Sadly, it seems a tangled affair.
Let the voters decide with good information.
I totally agree. ALL CANDIDATES must provide their hard copies of birth certificates and post for the public. After all, there are only 2 Constitutional requirements for President and Vice-President: age and birth. These should be proven at the start of an election. You can be a Senator/Legislator (state and federal) or a Governor and not be natural born. We take for granted that these people are qualified for President or Vice President simply because they have already been holding an office.
(No person except a natural born citizen, or a citizen of the United States at the time of the adoption of this Constitution, shall be eligible to the office of President; neither shall any person be eligible to that office who shall not have attained to the age of thirty-five years, and been fourteen years a resident within the United States.)

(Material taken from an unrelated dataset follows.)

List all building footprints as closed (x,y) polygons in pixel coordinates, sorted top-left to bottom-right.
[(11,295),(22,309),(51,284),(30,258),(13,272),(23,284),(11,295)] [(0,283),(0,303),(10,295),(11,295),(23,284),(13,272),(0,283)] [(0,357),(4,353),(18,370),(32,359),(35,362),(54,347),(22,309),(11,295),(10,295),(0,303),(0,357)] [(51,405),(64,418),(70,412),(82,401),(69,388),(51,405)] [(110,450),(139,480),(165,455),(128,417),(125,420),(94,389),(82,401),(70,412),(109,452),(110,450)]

Ah yes - the tactic of the 9-11 truther.
Name ONE respectable person who is pushing this story.
Perhaps when Governor Palin submits her medical records for examination, she could include her birth certificate, and challange everyone else to do the same.
A public challange for openness seems like a good way to go.
Sorry, Noob, that guy's been here longer than you, has an anti-O tagline, and only linked to something that is probably germane to this discussion.
So, Noob, think I oughta urge the mod squad to toss YOUR butt?
The high level McCain campaign is full of idiots.
And if I were you, I would be very careful who I call names.
You’re not me - so screw.
Somewher there has to be a secretary of state, registrar of voters, or judge that will stand up on their hind legs and say “no votes will be counted in my jusridiction for this candidate until he proves that he is qualified. It is my sworn duty to enforce this requirement.”
He’s an Obama troll. Nothing more, nothing less.
It is not the responsibility of the accuser to prove they are respectible. It is the responsibility of the candidates to prove they are qualified. You have a twisted sense of where the problem is.